Com referência aos transgênicos, que foram anunciados com a promessa de contribuir para o aumento da produção de alimentos, é evidente que empresas como a Monsanto, a Syngenta, a Bayer e a Basf não estão interessadas em combater a fome. Seu objetivo é aumentar o poder de controle sobre a produção de alimentos desde a gênese do alimento: a semente. Nunca na história da humanidade se obteve um domínio tão grande sobre a produção de alimentos, porque nunca era possível determinar a partir de uma técnica a apropriação dos resultados econômicos dessa tecnologia. Atualmente isso é possível. A transgenia e algumas outras biotecnologias que ainda estão por vir permitem que algumas empresas possam controlar onde e qual planta será cultivada, que tipo de insumos se vai utilizar (os insumos que essas empresas tem a oferecer) e para quem essa comida será produzida.

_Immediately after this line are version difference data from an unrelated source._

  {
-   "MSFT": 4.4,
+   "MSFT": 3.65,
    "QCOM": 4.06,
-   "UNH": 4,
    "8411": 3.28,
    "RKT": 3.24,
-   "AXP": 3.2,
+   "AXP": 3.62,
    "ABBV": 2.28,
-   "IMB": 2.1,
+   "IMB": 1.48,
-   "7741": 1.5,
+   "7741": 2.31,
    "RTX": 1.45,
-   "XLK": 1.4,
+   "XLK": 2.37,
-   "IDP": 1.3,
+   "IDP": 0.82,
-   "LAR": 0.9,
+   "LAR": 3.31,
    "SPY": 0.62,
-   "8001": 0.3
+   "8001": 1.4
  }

Há diversos problemas éticos envolvidos nesse debate. Existem pesquisadores (intelectuais liberais) que não conseguem entender porque as pessoas pobres não querem consumir o que os ricos rejeitam: os alimentos transgênicos, com altos riscos à saúde, enormes conseqüências ao meio ambiente e problemas sociais, que se tornaram conhecidos nos últimos dez anos, em que apenas duas formas de transgenia foram liberadas para cultivo. Trata-se de uma planta resistente a um herbicida e uma planta resistente a determinados insetos. Após 5 anos de cultivo essa tecnologia passa a perder a sua validade e precisam ser acrescentadas novas características para que ela possa continuar sendo eficiente, representando um alto custo econômico, ecológico e social.

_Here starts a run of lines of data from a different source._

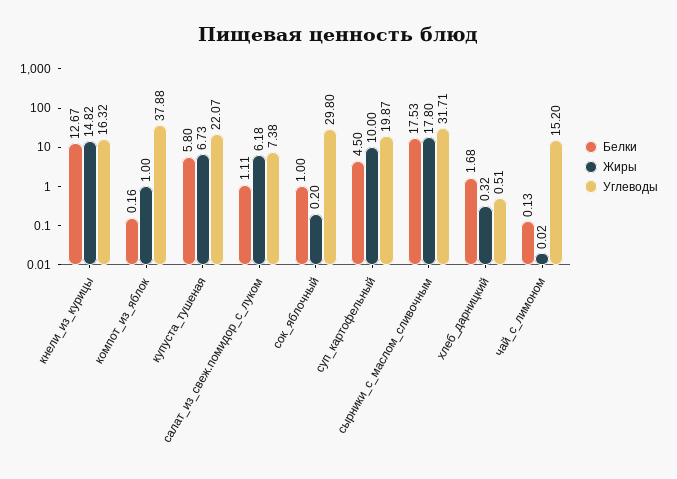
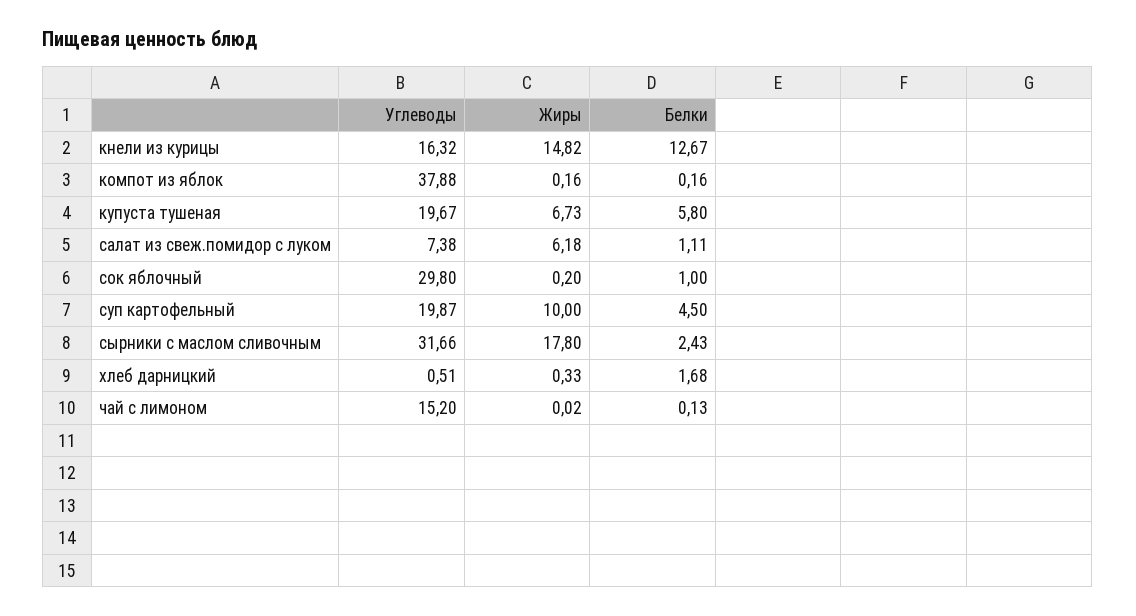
  {
    "Белки": {
      "кнели_из_курицы": 12.67,
      "компот_из_яблок": 0.16,
      "купуста_тушеная": 5.8,
      "салат_из_свеж.помидор_с_луком": 1.11,
      "сок_яблочный": 1,
      "суп_картофельный": 4.5,
-     "сырники_с_маслом_сливочным": 17.53,
+     "сырники_с_маслом_сливочным": 2.43,
      "хлеб_дарницкий": 1.68,
      "чай_с_лимоном": 0.13
    },
    "Жиры": {
      "кнели_из_курицы": 14.82,
-     "компот_из_яблок": 1,
+     "компот_из_яблок": 0.16,
      "купуста_тушеная": 6.73,
      "салат_из_свеж.помидор_с_луком": 6.18,
      "сок_яблочный": 0.2,
      "суп_картофельный": 10,
      "сырники_с_маслом_сливочным": 17.8,
-     "хлеб_дарницкий": 0.32,
+     "хлеб_дарницкий": 0.33,
      "чай_с_лимоном": 0.02
    },
    "Углеводы": {
      "кнели_из_курицы": 16.32,
      "компот_из_яблок": 37.88,
-     "купуста_тушеная": 22.07,
+     "купуста_тушеная": 19.67,
      "салат_из_свеж.помидор_с_луком": 7.38,
      "сок_яблочный": 29.8,
      "суп_картофельный": 19.87,
-     "сырники_с_маслом_сливочным": 31.71,
+     "сырники_с_маслом_сливочным": 31.66,
      "хлеб_дарницкий": 0.51,
      "чай_с_лимоном": 15.2
    }
  }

Está comprovado que a transgenia é uma tecnologia que não deu certo, com a constatação de resistência de inços ao glifosato, no caso da planta resistente a herbicida, e a resistência dos insetos contra a toxina produzida pela bactéria bacilus turinguiensis, introduzida nas plantas Bt. Mas, apesar disso, existe um lobby enorme sobre parlamentos e governos, uma forte pressão da mídia e um aparato de propaganda para forçar a sociedade a consumir o que ela não está disposta a consumir e os agricultores estão sendo forçados a produzir de uma só forma. Se o agricultor não consegue mais produzir de outra forma, o consumidor não terá mais a possibilidade de escolher o tipo de alimento. Portanto, de uma só vez, estão sendo restringidos dois direitos históricos dos seres humanos: a) a liberdade dos agricultores de definirem sua forma de produzir; b) a liberdade dos consumidores em sua opção de consumirem alimentos melhores, mais saudáveis e que não contenham toxinas ou resíduos de agrotóxicos.

Com os transgênicos estão sendo produzidos alimentos de pior qualidade, com menor produtividade e com mais custos econômicos, ecológicos e sociais. Por detrás dessa temática está o debate sobre o tipo de agricultura que um país pretende priorizar, o acesso aos recursos naturais, a Reforma Agrária, enfim, a possibilidade de um povo se alimentar de uma forma mais saudável e de viver com mais qualidade. A silenciosa contaminação de solos e alimentos[1], através dos cultivos transgênicos, integra uma estratégia de dominação associada a uma perspectiva de aumento dos preços dos alimentos. Assim, é possível controlar populações inteiras que ficam subordinadas aos interesses de algumas corporações multinacionais, fazendo da produção de alimentos uma forma de enriquecimento privado e um poder político sem precedentes na história da humanidade.

[1] Cf. Andrioli, A./Fuchs, R. (2008): Transgênicos: as sementes do mal. A silenciosa contaminação de solos e alimentos. São Paulo: Expressão Popular.